__Collected material__:
=== Section Start ===

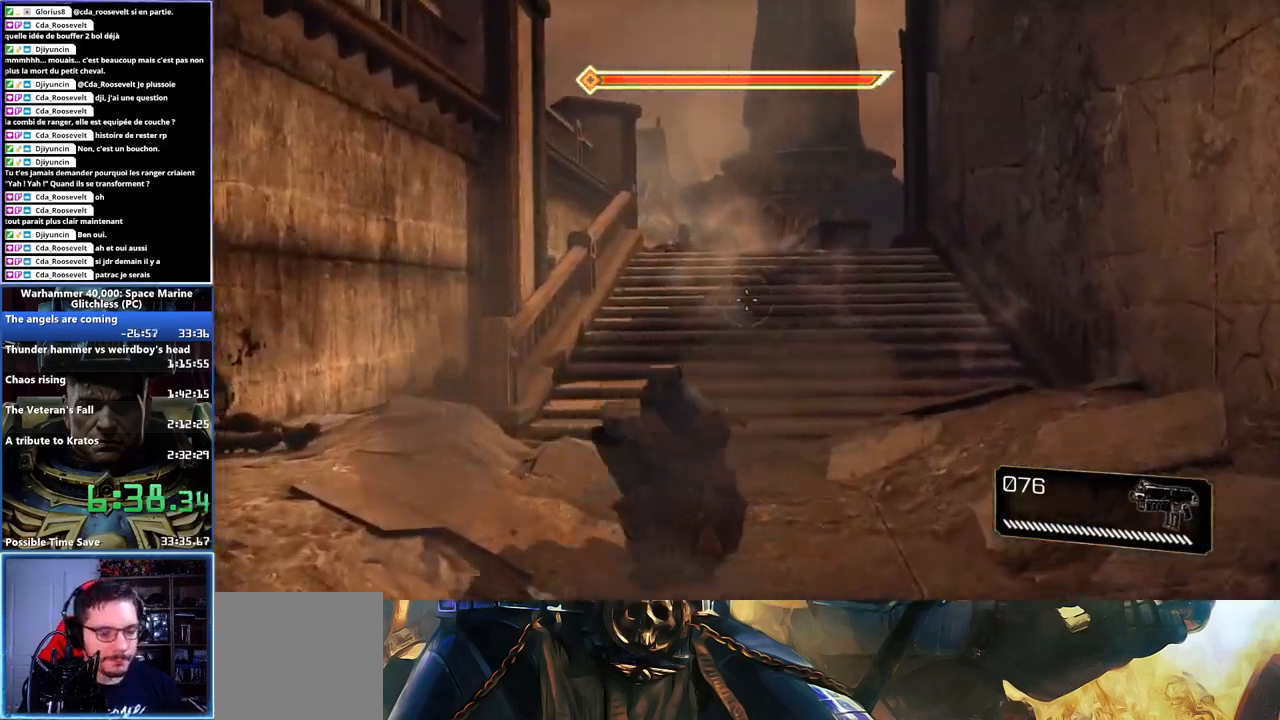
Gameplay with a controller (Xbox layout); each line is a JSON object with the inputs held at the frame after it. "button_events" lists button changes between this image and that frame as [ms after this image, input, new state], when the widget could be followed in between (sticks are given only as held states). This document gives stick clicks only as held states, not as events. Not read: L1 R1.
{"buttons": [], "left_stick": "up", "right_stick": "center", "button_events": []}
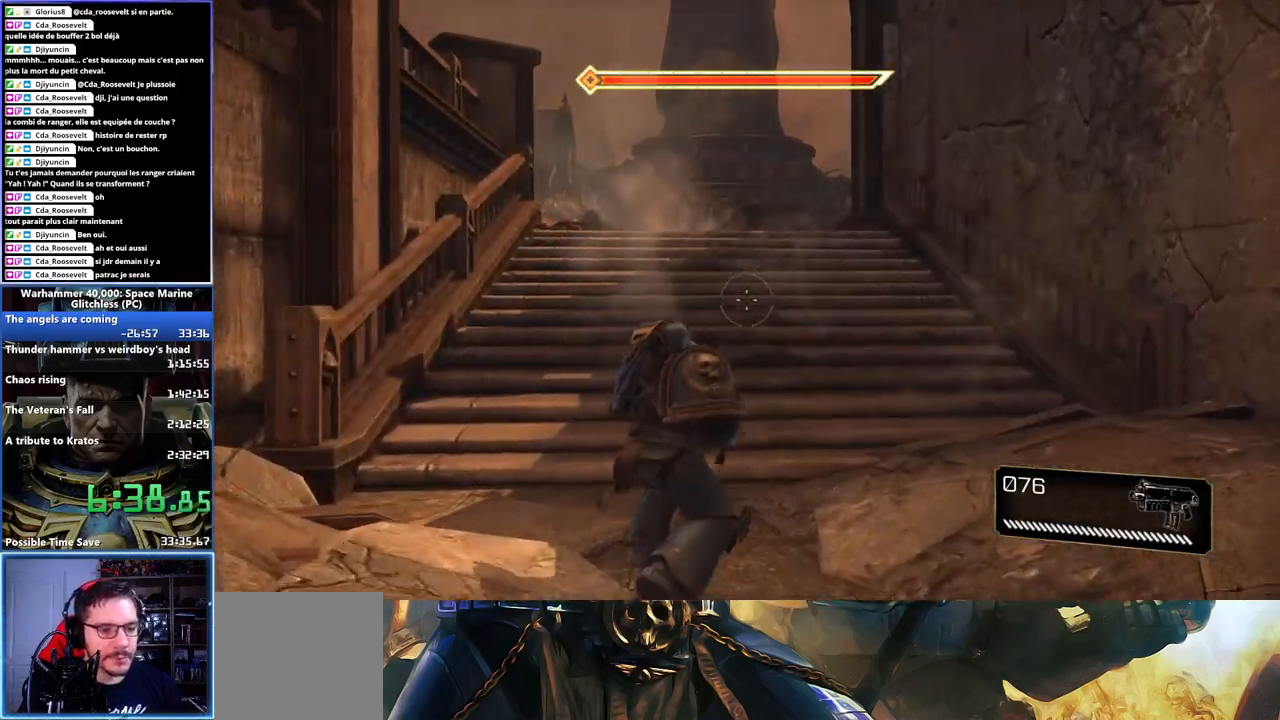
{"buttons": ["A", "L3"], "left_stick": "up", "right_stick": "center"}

=== Section End ===

Your answer must be a copy of every line in the data above that holds the string "center".

{"buttons": [], "left_stick": "up", "right_stick": "center", "button_events": []}
{"buttons": ["A", "L3"], "left_stick": "up", "right_stick": "center"}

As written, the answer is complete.